Buzzkill...

The eighth integer, denoted by $x$ , satisfies that $|x|^x$ is undefined. The exponentiation to any nonzero integer is defined, so $x = 0$ (otherwise the exponentiation is defined, contradicting the eighth integer condition). Hence the product of all integers should be $0$ . It just remains to check that none of the other integers produce a contradiction. (If there's a contradiction, the product is thus undefined.)

We interpret " $a$ is five times larger than $b$ " as $a = 5b$ , since otherwise the second integer is undefined (it is five times larger than $0$ , which should be $0$ again, but if we take "larger" to be strictly larger, then $0 > 0$ , contradiction). Similar interpretation applies to the third integer.

The fourth integer is ambiguous ( $0$ or $1$ ), but the product remains the same, so this is of no concern. We're looking for contradictions, not ambiguity.

The tenth integer is safe: it's defined as the number of positive integers less than the argument, so whenever $k \le 0$ , we have $\varphi(k) = 0$ . The problem is only when the argument is not an integer; in this case, "divisors of that number" is undefined. Luckily as $\varphi$ counts the number of something, its value has to be a positive integer, and also $12^{12}$ is an integer, so $\varphi(\varphi(12^{12}))$ is defined.

The eleventh integer might pose a problem if the sum is $0$ (it has infinitely many divisors). So we check the second, fourth, and fifth integer. The second integer is $0$ if we take that the answer to this problem is not undefined. The fourth integer can be either $0$ or $1$ . The fifth integer is $-20$ . The sum is thus $-20$ or $-19$ , both safe (only finitely many divisors, so the number of divisors can be determined, although it's unclear whether to take the number of positive divisors or all divisors).

The twelfth integer's description is quite unnatural: product of (number of prime numbers less than the product of the seventh integer and Ramanujan's number) is simply the parenthesized value (because the product of a single integer is itself). But this number is still defined.

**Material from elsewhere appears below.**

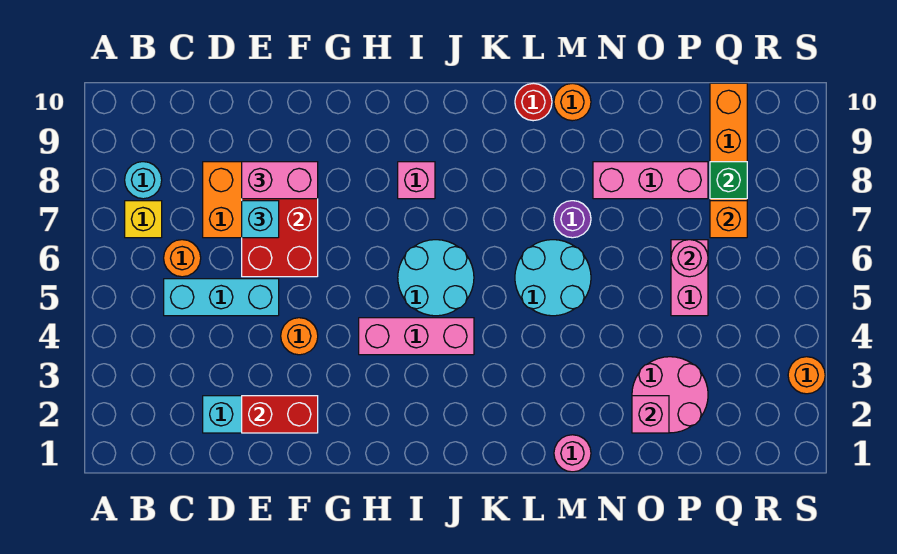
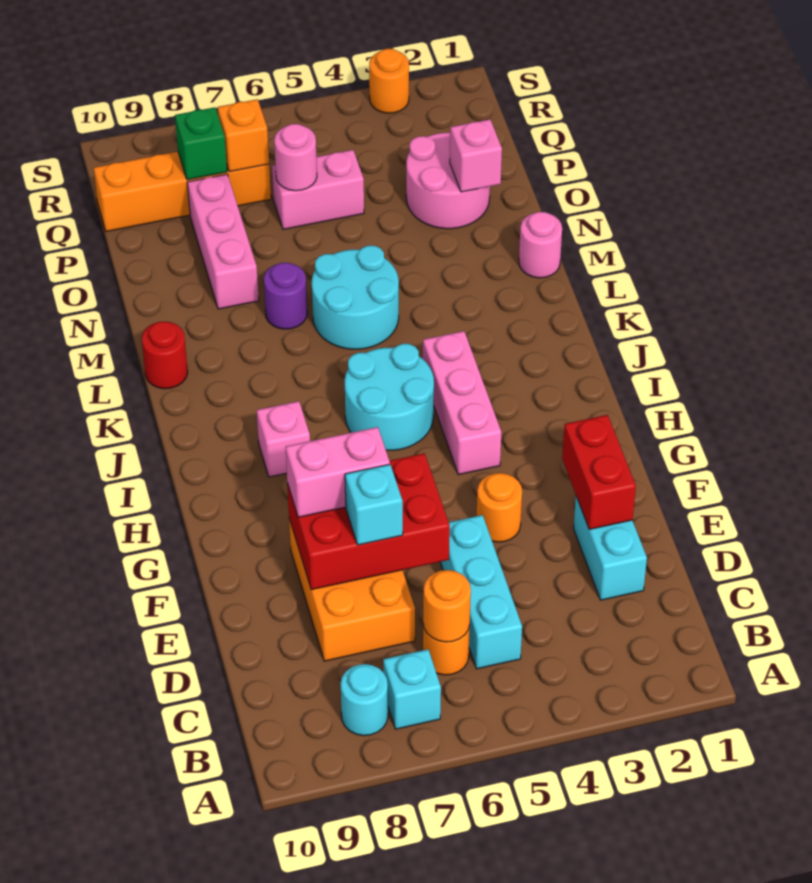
yellow 1x1 brick [125,201,162,238] -> cyan 1x1 brick [383,649,441,729]
pink 1x2 brick [242,162,318,199] -> pink 1x2 brick turned to [286,427,390,517]
orange 1x1 round brick [554,83,591,121] -> orange 1x1 round brick moved to [423,570,471,642]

The sixteenth integer might pose a problem if there are less than $16$ palindromes that are less than $9 \cdot 10^{12}$ . Luckily, there are more than $16$ : we simply observe that $1,2,3,\ldots,9,11,22,33,\ldots,99$ are palindromes, and there are $18$ of them, so the 16th smallest palindrome will be defined.

All the remaining integers are trivially defined, although perhaps not uniquely. So the integers are defined, and hence the product, and also the last three digits of the product, is $\boxed{0}$ .

(Observe that "undefined" is also a valid answer to the problem, since the second integer will hence also be undefined, and the product of somethings with undefined is also undefined.)

When I saw that this problem had this huge paragraph, I looked down at the bottom sentence and saw that it was looking for the product of the sixteen integers, so I (mentally) exclaimed "This ... better be $0$ or it's the most trollish question I've ever seen!" So I put $0.$

The $0$ comes from the $8\text{th}$ integer. $\left|0\right|^0$ is undefined because $0^0$ is undefined.

The only important information here is the eighth integer, we need an integer $x$ such that $| x | ^x$ is impossible to compute, so $x = 0$ only. Thus the eighth integer must be $0$ and hence the answer is $\boxed{0}$

This is probably the best question ever. The fifth integer is 0 as there are no known perfect numbers at the moment. Therefore the product of all the integers is 0.